Division of Cardiovascular Medicine, Department of Internal Medicine, St Luke's University Health Network, Bethlehem, PA, USA.
Ann Transl Med. 2018 Jan;6(1):2. doi: 10.21037/atm.2017.11.32.
The paradox that smokers have better clinical outcomes in cardiovascular diseases remains controversial. No literature exists studying impact of smoking on outcomes following transcatheter aortic valve replacement (TAVR).
We performed an electronic search of the 2011-2012 National Inpatient Sample (NIS) database to identify all TAVR hospitalizations. Outcomes were measured comparing smokers to non-smokers.
A total of 8,345 TAVR hospitalizations were identified with 24% being smokers. Compared to non-smokers, smokers were younger (80.4±8.8 81.4±9.2 years, P<0.001), were more often men (63.6% 47.8%, P<0.001), and had a higher disease burden.

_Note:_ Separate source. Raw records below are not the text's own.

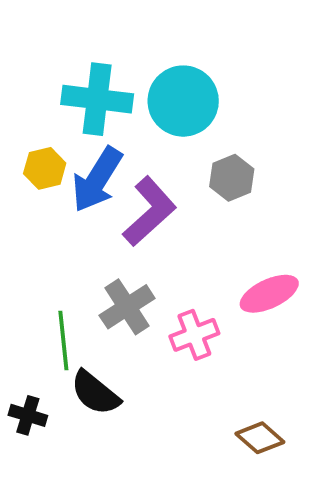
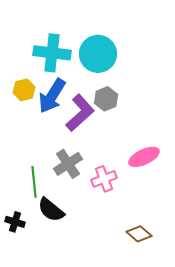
gray hexagon: (232, 178) -> (106, 99), moved

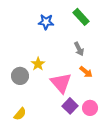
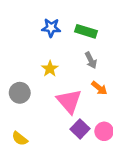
green rectangle: (81, 17) -> (86, 31), moved, turned -30
yellow star: (38, 64) -> (50, 69), moved
yellow semicircle: (20, 114) -> (20, 139), turned 88

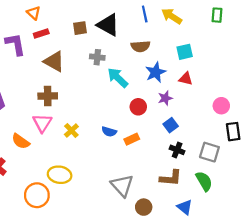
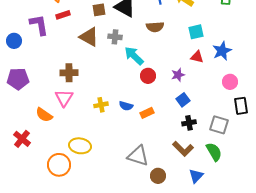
brown triangle: (54, 61) -> (89, 37), moved
blue star: (156, 72) -> (222, 51), moved
red circle: (138, 107) -> (148, 76), moved
yellow cross: (71, 131) -> (101, 105), moved, turned 32
black cross: (177, 150) -> (189, 123), turned -32
brown L-shape: (171, 178) -> (183, 149), turned 40
gray triangle: (122, 186) -> (138, 156), turned -30
blue triangle: (185, 207) -> (196, 176), turned 35

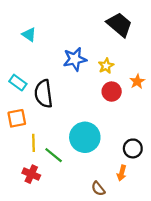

Despite a higher disease burden, smokers had lower post procedure stroke (2.8% 3.1%), hemorrhage events (28.2% 32.0%, P<0.05) and lower all cause in-hospital mortality (1.2% 5.7%, adjusted odds ratio 0.21, 95% CI: 0.13-0.32, P<0.001) compared to non-smokers.

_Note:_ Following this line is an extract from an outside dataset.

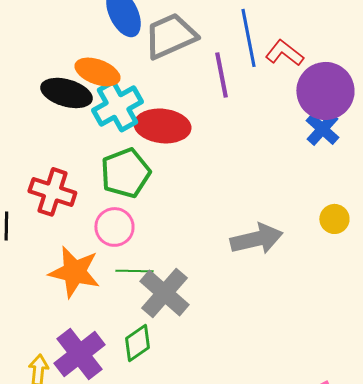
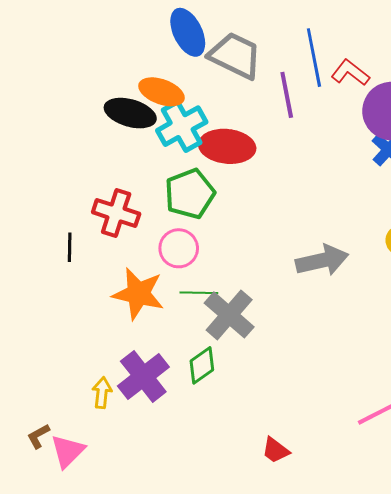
gray trapezoid: (170, 36) -> (235, 56), turned 50

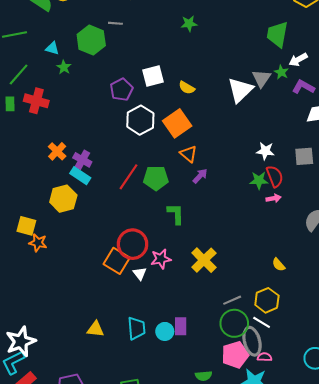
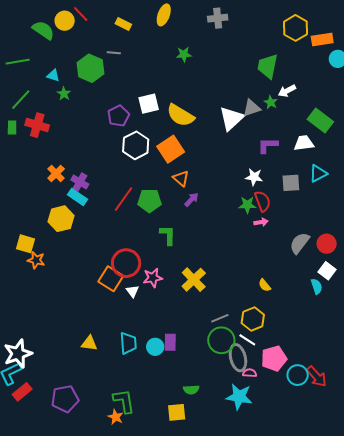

Despite having a higher cardiovascular disease burden, smokers had better outcomes compared to non-smokers. Therefore the smoker's paradox is applicable in the TAVR cohort.
吸烟者在心血管疾病中具有更好临床结局这一矛盾现象仍存在争议。目前尚无关于吸烟对经导管主动脉瓣置换术(TAVR)后结局影响的研究文献。

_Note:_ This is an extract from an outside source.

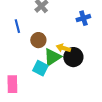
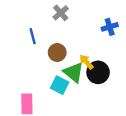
yellow arrow: (63, 48) -> (86, 62), turned 32
green triangle: (52, 57) -> (74, 72), turned -48

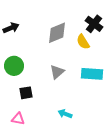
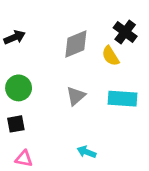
black square: (26, 93) -> (16, 124), moved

我们对2011 - 2012年国家住院患者样本(NIS)数据库进行了电子检索,以确定所有TAVR住院病例。通过比较吸烟者和非吸烟者来衡量结局。
共确定了8345例TAVR住院病例,其中24%为吸烟者。与非吸烟者相比,吸烟者更年轻(80.4±8.8岁对81.4±9.2岁,P<0.001),男性比例更高(63.6%对47.8%,P<0.001),且疾病负担更高。尽管疾病负担更高,但与非吸烟者相比,吸烟者术后中风发生率更低(2.8%对3.1%)、出血事件发生率更低(28.2%对32.0%,P<0.05),且全因住院死亡率更低(1.2%对5.7%,调整后比值比0.21,95%可信区间:0.13 - 0.32,P<0.001)。
尽管吸烟者心血管疾病负担更高,但与非吸烟者相比结局更好。因此,吸烟者悖论适用于TAVR队列。